Kasus Selebgram Erika Octaviani Masuk RSJ Jakarta Diduga Dibawa oleh Suaminya
ilustrasi rsj--
Selebgram Erika Octaviani menjadi sorotan publik setelah muncul kabar dirinya dibawa ke Rumah Sakit Jiwa dr Soeharto Heerdjan, Jakarta. Informasi tersebut menyebar luas di media sosial dan memicu berbagai reaksi dari warganet.
Peristiwa ini disebut terjadi pada Jumat, 6 Maret 2026. Erika diduga dibawa ke rumah sakit jiwa oleh suaminya, Anthony Hamonangan.
Peristiwa Bermula dari Perselisihan
Kabar yang beredar menyebutkan bahwa konflik rumah tangga menjadi latar belakang kejadian tersebut. Perselisihan antara Erika dan suaminya disebut terjadi di tempat kerja mereka sebelum akhirnya ia dibawa ke rumah sakit.
Setelah pertengkaran itu, Anthony Hamonangan diduga membawa Erika ke RSJ dr Soeharto Heerdjan untuk mendapatkan penanganan.
Kondisi Erika Terekam dalam Video
Rekaman video yang beredar di media sosial memperlihatkan kondisi Erika di dalam ruangan rumah sakit. Dalam video tersebut, ia disebut berada dalam kondisi tangan dan kaki terikat.
Kondisi tersebut kemudian memicu kekhawatiran dari sejumlah pihak yang melihat rekaman tersebut.
Seorang perempuan yang diduga kerabat Erika bahkan mendatangi rumah sakit dan meminta agar Erika segera dibebaskan dari ruangan tersebut.
"Lihat ini, tangannya diikat," ucap perempuan tersebut dalam video yang beredar.
Motif Tindakan Masih Belum Jelas
Sejumlah pihak menduga tindakan tersebut berkaitan dengan konflik pribadi antara pasangan tersebut. Ada pula dugaan bahwa persoalan tersebut berkaitan dengan masalah harta.
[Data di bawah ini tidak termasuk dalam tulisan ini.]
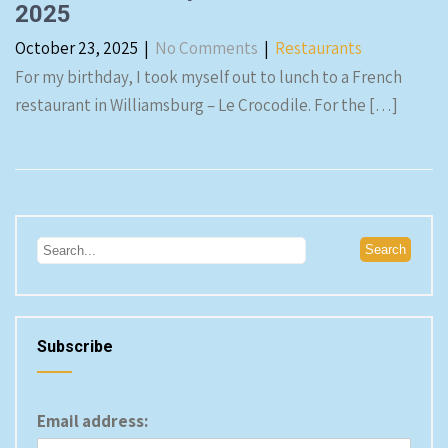
2025
October 23, 2025
|
No Comments
|
Restaurants
For my birthday, I took myself out to lunch to a French
restaurant in Williamsburg – Le Crocodile. For the […]
Subscribe
Email address: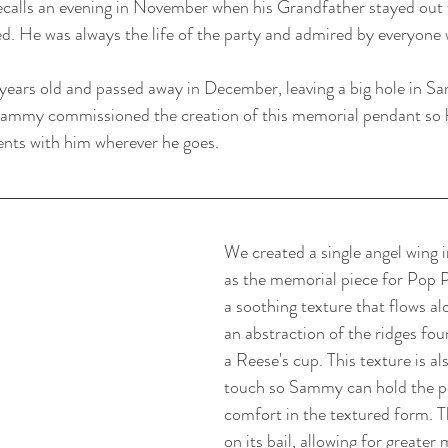
calls an evening in November when his Grandfather stayed out w
. He was always the life of the party and admired by everyone
years old and passed away in December, leaving a big hole in Sam
Sammy commissioned the creation of this memorial pendant so he
ents with him wherever he goes. 
We created a single angel wing i
as the memorial piece for Pop 
a soothing texture that flows al
an abstraction of the ridges fou
a Reese's cup. This texture is al
touch so Sammy can hold the p
comfort in the textured form. T
on its bail, allowing for greate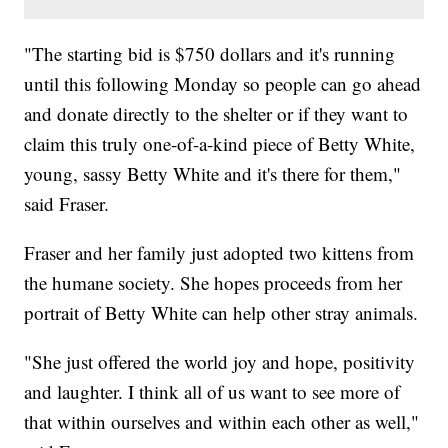
"The starting bid is $750 dollars and it's running
until this following Monday so people can go ahead
and donate directly to the shelter or if they want to
claim this truly one-of-a-kind piece of Betty White,
young, sassy Betty White and it's there for them,"
said Fraser.
Fraser and her family just adopted two kittens from
the humane society. She hopes proceeds from her
portrait of Betty White can help other stray animals.
"She just offered the world joy and hope, positivity
and laughter. I think all of us want to see more of
that within ourselves and within each other as well,"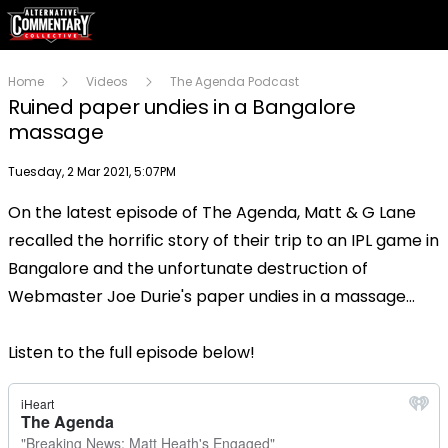
Home
Videos
The Agenda Podcast
Ruined paper undies in a Bangalore
massage
Publish date
Tuesday, 2 Mar 2021, 5:07PM
On the latest episode of The Agenda, Matt & G Lane
Play
recalled the horrific story of their trip to an IPL game in
Bangalore and the unfortunate destruction of
Video
Webmaster Joe Durie's paper undies in a massage...
Listen to the full episode below!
Namun hingga saat ini belum ada penjelasan resmi yang memastikan motif di balik tindakan tersebut.
Publik Pertanyakan Prosedur Rumah Sakit
Kasus ini memicu banyak pertanyaan dari warganet, terutama mengenai prosedur penerimaan pasien di rumah sakit jiwa.
Beberapa pengguna media sosial mempertanyakan apakah seseorang dapat langsung dimasukkan ke rumah sakit jiwa tanpa melalui proses pemeriksaan medis terlebih dahulu.
Hingga kini belum ada keterangan resmi dari pihak Anthony Hamonangan maupun dari pihak RSJ dr Soeharto Heerdjan terkait kabar yang beredar tersebut.